--- start PROVIDED PASSAGE ---

Also: the mattresses in Thailand are consistently amongst the firmest and most turgid in the world, which alone is enough to make this lower back-pain sufferer never want to leave.

As we ride joyously north, Tenny and I touch only briefly upon the quieter and less obnoxious fringes of ‘regular’ tourism, by hopping on a longtail (a slim wooden boat with a long articulated propellor shaft to navigate shallows and reefs) to the island of Koh Jum, an island of perhaps 10 kilometres in length split neatly down the middle between local villages on the east side (better fishing and safer piers) and tourist-dominated beach hut clusters on the west side (better beaches and nicer sunsets). There is one hostel, in which we make friends with the staff and are studiously ignored by a steady stream of white twenty-somethings clutching Quechua backpacks who spend day and night staring silently at smartphones and laptops and failing to create any kind of conviviality whatsoever.

Subduing the urge to go on an arse-kicking rampage and throw all the electronic devices into the sea, we retreat to sheltered spots on beaches to read, sketch, rest, and think about how, in a future blog post, the observation that today’s mainstream backpackers appear to be completely self-absorbed and totally shit company might be communicated delicately.

--- end PROVIDED PASSAGE ---

> _PROBLEMS_
(1) In the Thailand travel passage, which side of Koh Jum has the local villages?
(2) Please pick up the Thailand travel passage after its last sentence and keep writing it.
The material after this point is separate from the Thailand travel passage.

--- start EXTRACTED ENTRIES ---

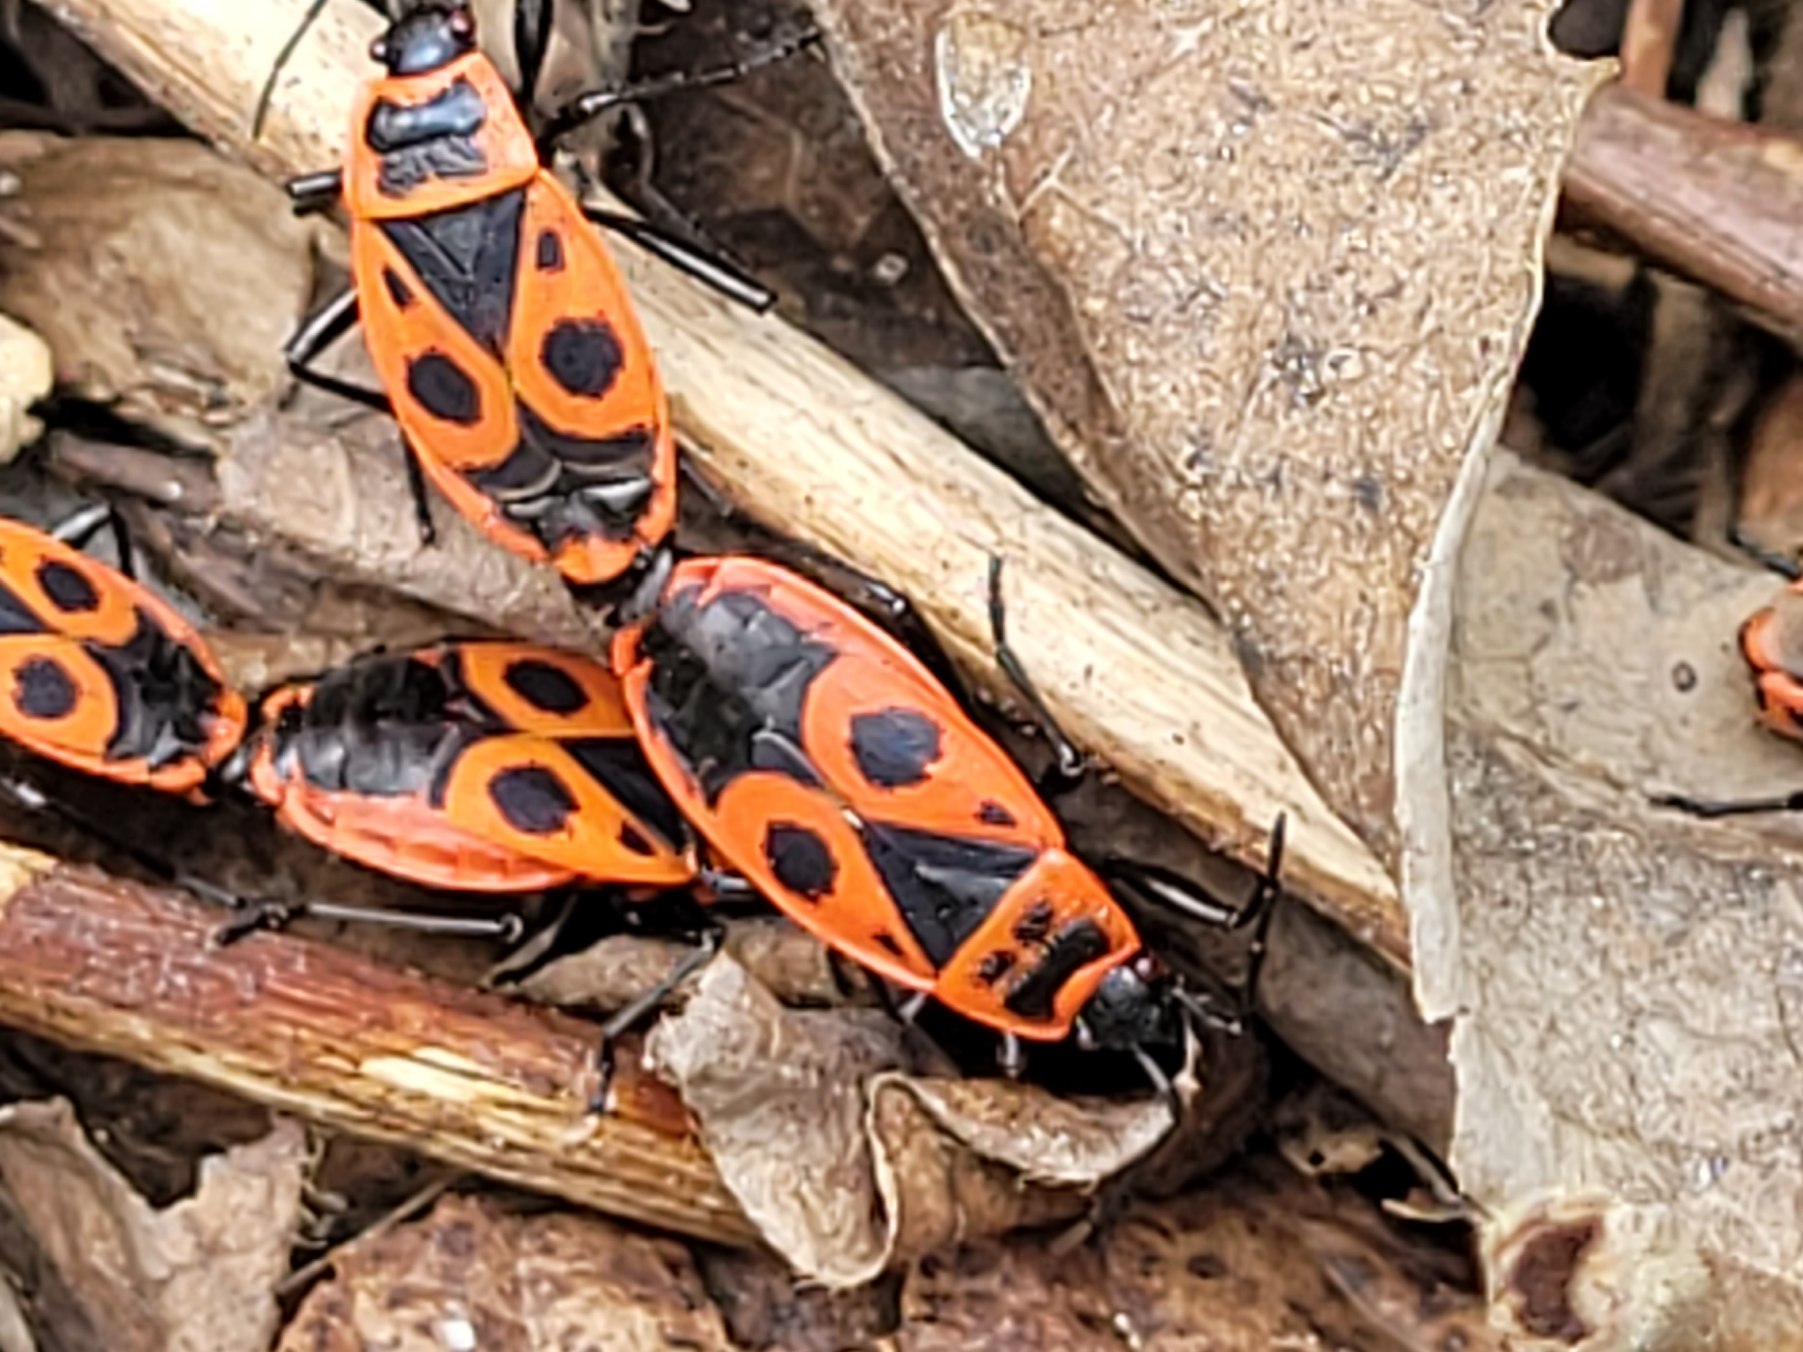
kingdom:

--- end EXTRACTED ENTRIES ---
--- start EXTRACTED ENTRIES ---

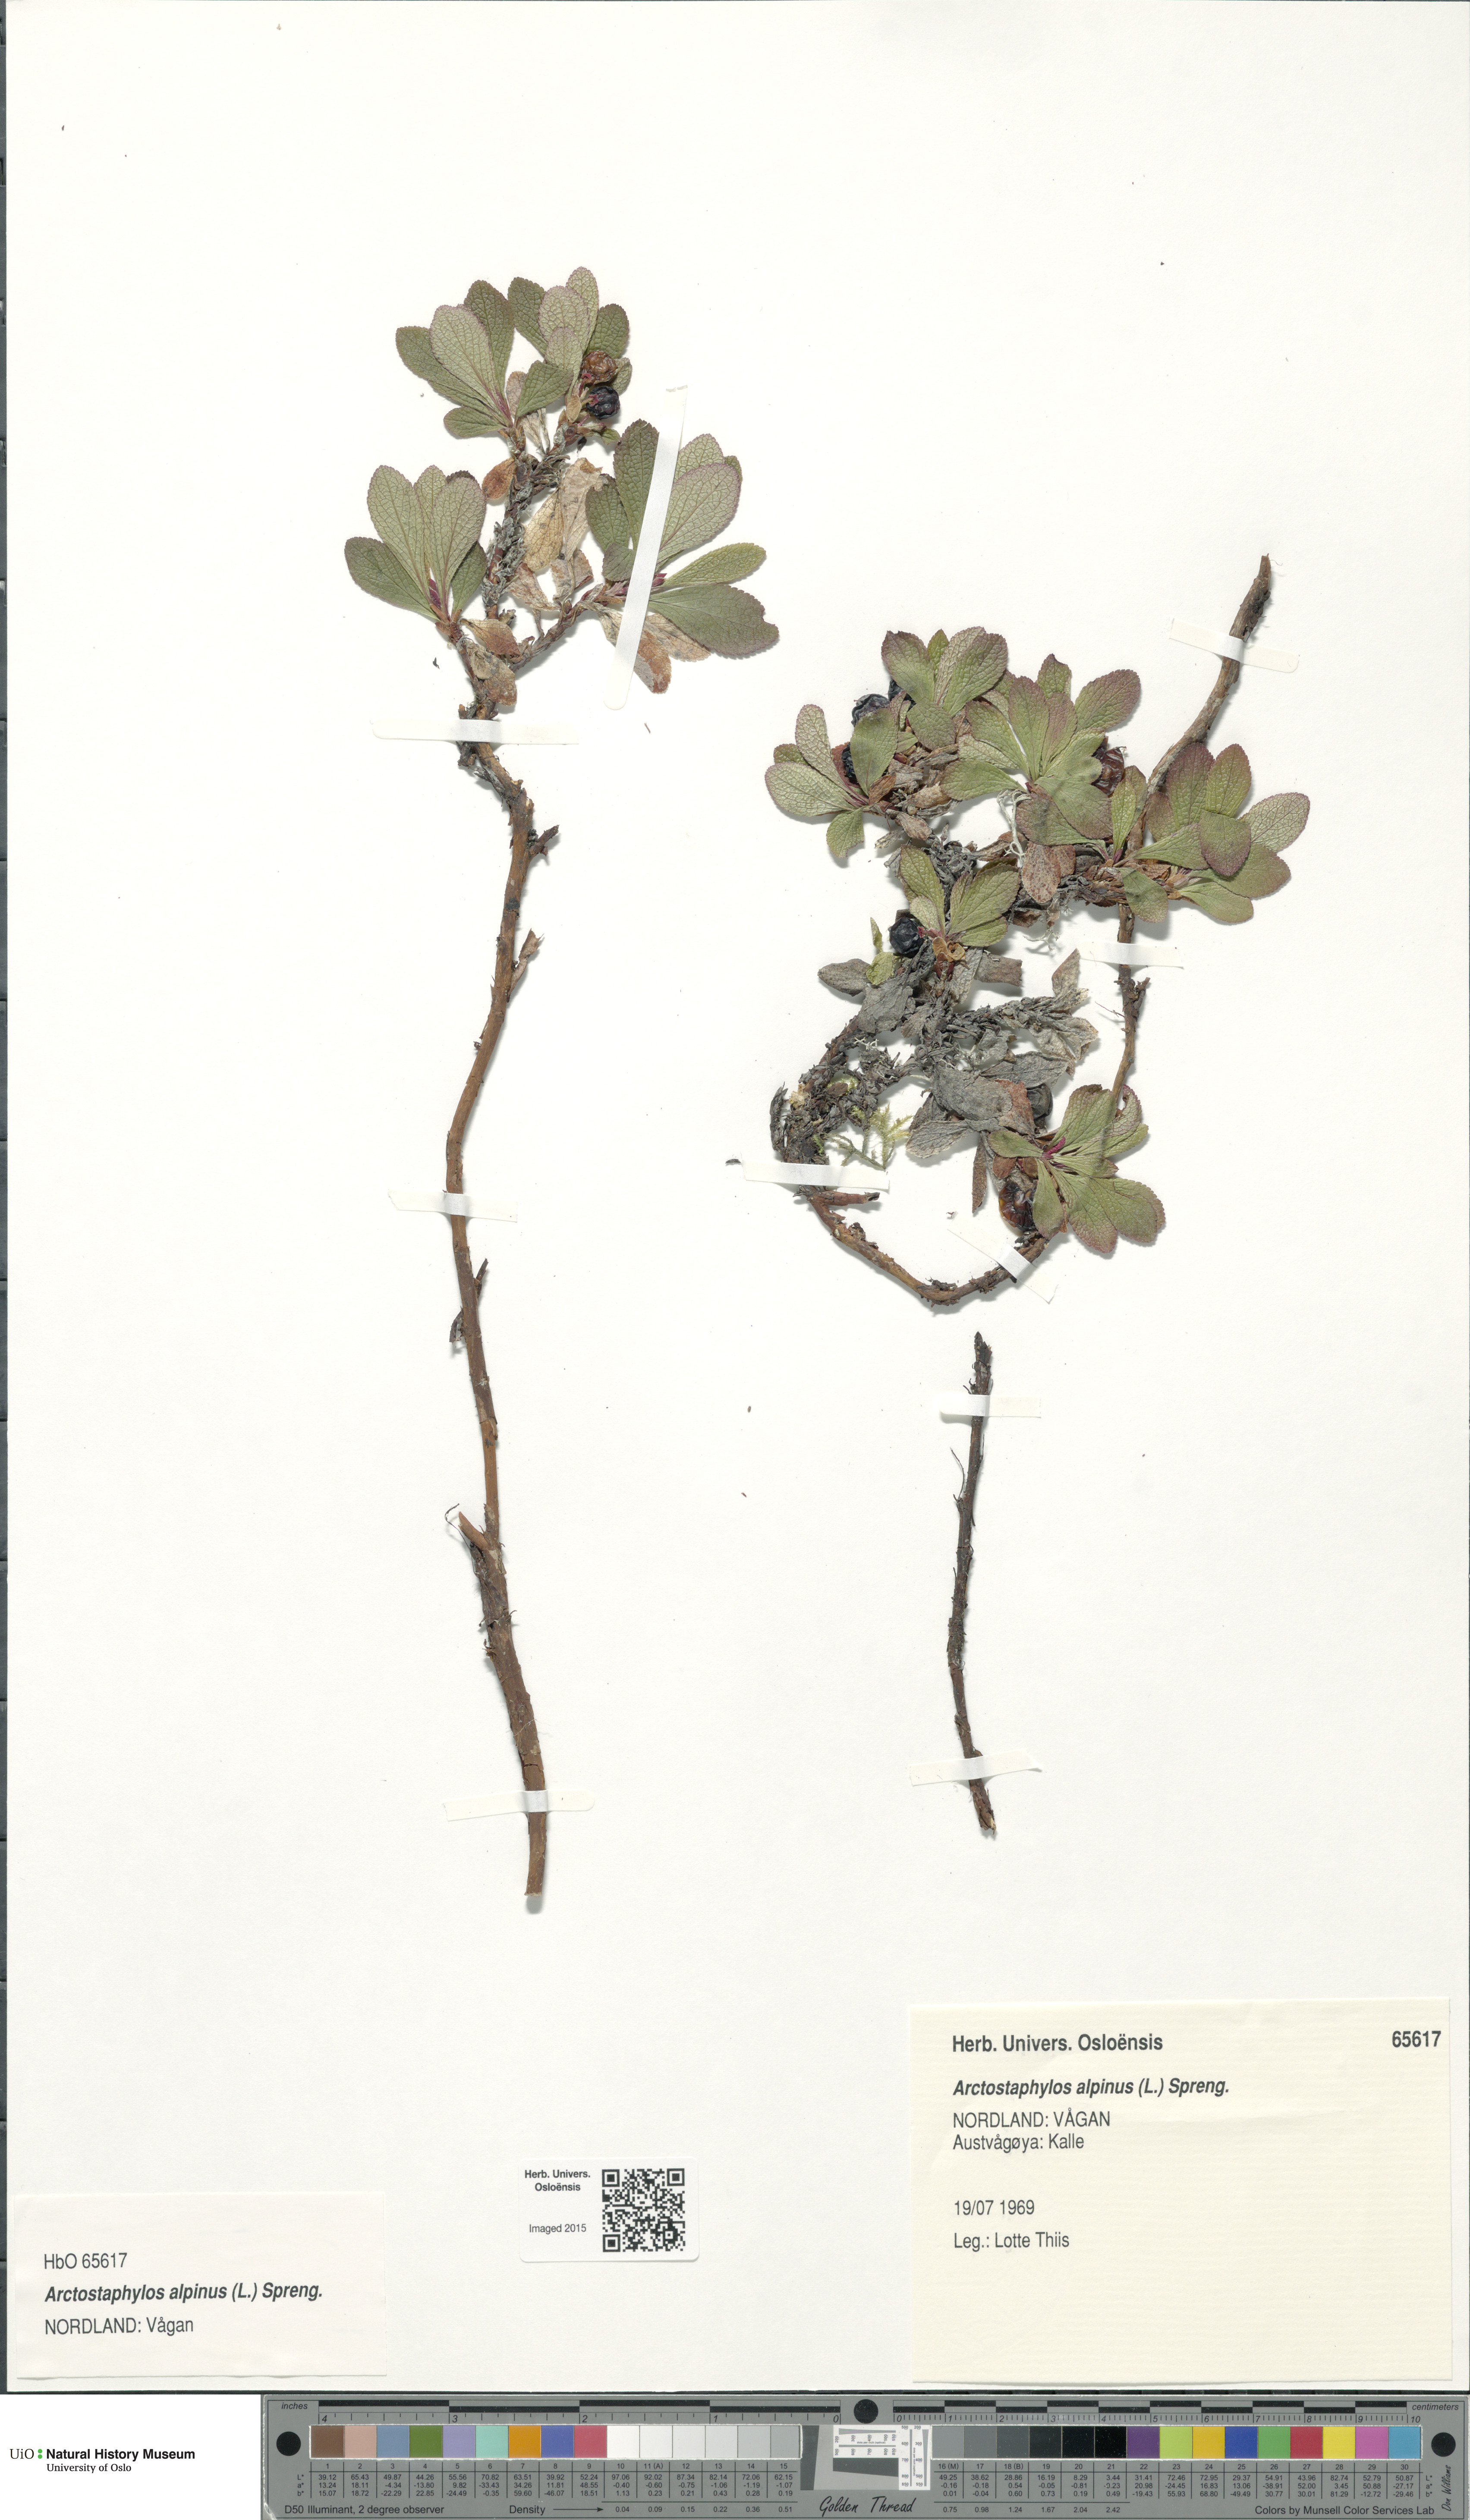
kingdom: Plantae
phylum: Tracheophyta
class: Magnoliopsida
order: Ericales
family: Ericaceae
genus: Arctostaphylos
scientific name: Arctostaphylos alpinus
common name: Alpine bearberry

--- end EXTRACTED ENTRIES ---

> _ANSWER LIST_
(1) The east side.

(2)
And we have a damn good rest – so much so that we repeat the exercise a week’s ride further north on Koh Chang Noi, where the ‘packers are replaced by ageing German hippies who appear to have arrived in the early ‘70s and never left.

I find myself wanting to thank everyone in Thailand for being so bloody wonderful – but I don’t know how, other than to parrot kap-khun-kap!!! at every opportunity, dragging out the final syllable for as long as possible as if doing so will somehow convey the unusually zealous nature of my gratitude.

So, before relating the very different story of our ill-fated onward journey into Myamnar, I’d like to readdress the original question: is Thailand actually the best cycle touring destination in the world?

Well, I’ve only been here a month, and only in the south, and I hate it when people ask me silly things like ‘what’s your favourite country?’ or ‘how many packets of ramen did you eat?’.

But in this extremely rare – nay, unprecedented – case, I admit that I’m tempted to say, simply, yes, Thailand is indeed the best cycle touring destination in the world, and leave it at that – because the truth so far is that I’ve almost convinced myself it is.